In an interview with Axios on Tuesday, one of the five Federal Communications Communication’s (FCC) commissioners, Brendan Carr, said that the U.S. should ban TikTok, the widely popular short-form video app with approximately 1 billion users worldwide.
Although the FCC can’t take such an action, Carr suggested that the Council on Foreign Investment in the U.S. (CFIUS), a different governmental body that can regulate foreign investment, should ban the app.
“I don’t believe there is a path forward for anything other than a ban,” he told the outlet.

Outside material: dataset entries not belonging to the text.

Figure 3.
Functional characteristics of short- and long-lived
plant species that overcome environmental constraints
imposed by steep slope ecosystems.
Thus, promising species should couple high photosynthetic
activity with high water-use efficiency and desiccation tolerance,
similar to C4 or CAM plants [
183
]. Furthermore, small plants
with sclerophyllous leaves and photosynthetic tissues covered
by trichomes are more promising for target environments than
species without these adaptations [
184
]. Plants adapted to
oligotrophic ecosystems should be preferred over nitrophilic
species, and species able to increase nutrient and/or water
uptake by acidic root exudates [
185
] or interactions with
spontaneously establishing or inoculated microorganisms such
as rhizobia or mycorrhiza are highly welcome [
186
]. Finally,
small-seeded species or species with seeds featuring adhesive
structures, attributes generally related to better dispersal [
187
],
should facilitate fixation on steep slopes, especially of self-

Carr was referring to the risk of TikTok sending U.S. user data back to China, which has come up, as the outlet noted, in recent news reports, which have claimed TikTok’s Beijing-based parent company, ByteDance, planned to monitor some U.S. citizen’s locations and accessed other user data.
There is no “world in which you could come up with sufficient protection on the data that you could have sufficient confidence that it’s not finding its way back into the hands” of China’s Communist Party, he told Axios.

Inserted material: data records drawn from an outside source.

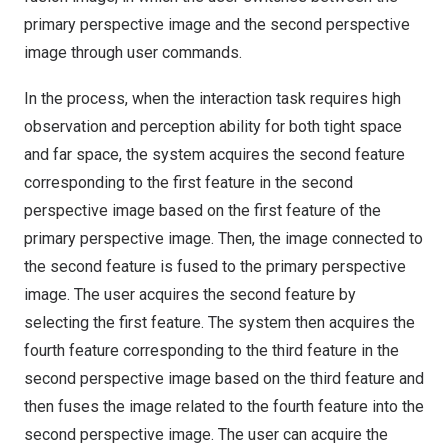
primary perspective image and the second perspective
image through user commands.
In the process, when the interaction task requires high
observation and perception ability for both tight space
and far space, the system acquires the second feature
corresponding to the first feature in the second
perspective image based on the first feature of the
primary perspective image. Then, the image connected to
the second feature is fused to the primary perspective
image. The user acquires the second feature by
selecting the first feature. The system then acquires the
fourth feature corresponding to the third feature in the
second perspective image based on the third feature and
then fuses the image related to the fourth feature into the
second perspective image. The user can acquire the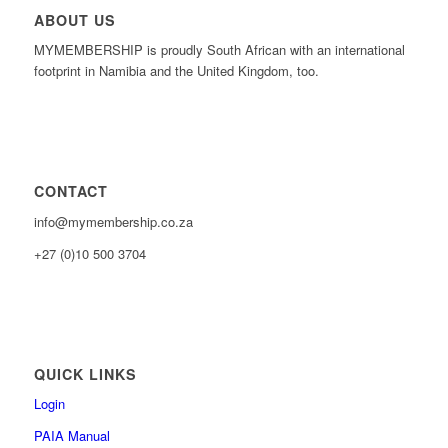
ABOUT US
MYMEMBERSHIP is proudly South African with an international
footprint in Namibia and the United Kingdom, too.
CONTACT
info@mymembership.co.za
+27 (0)10 500 3704
QUICK LINKS
Login
PAIA Manual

As the outlet noted, TikTok is presently in discussions with the CFIUS, mainly on whether or how it could separate from ByteDance and become a U.S. company to continue serving users.
TikTok told Entrepreneur via email: “Commissioner Carr has no role in the confidential discussions with the US government related to TikTok and appears to be expressing views independent of his role as an FCC commissioner. We are confident that we are on a path to reaching an agreement with the U.S. Government that will satisfy all reasonable national security concerns.”
Politicians from across the aisle have raised issues about security on TikTok, and in 2016, then President Donald Trump also considered banning the app.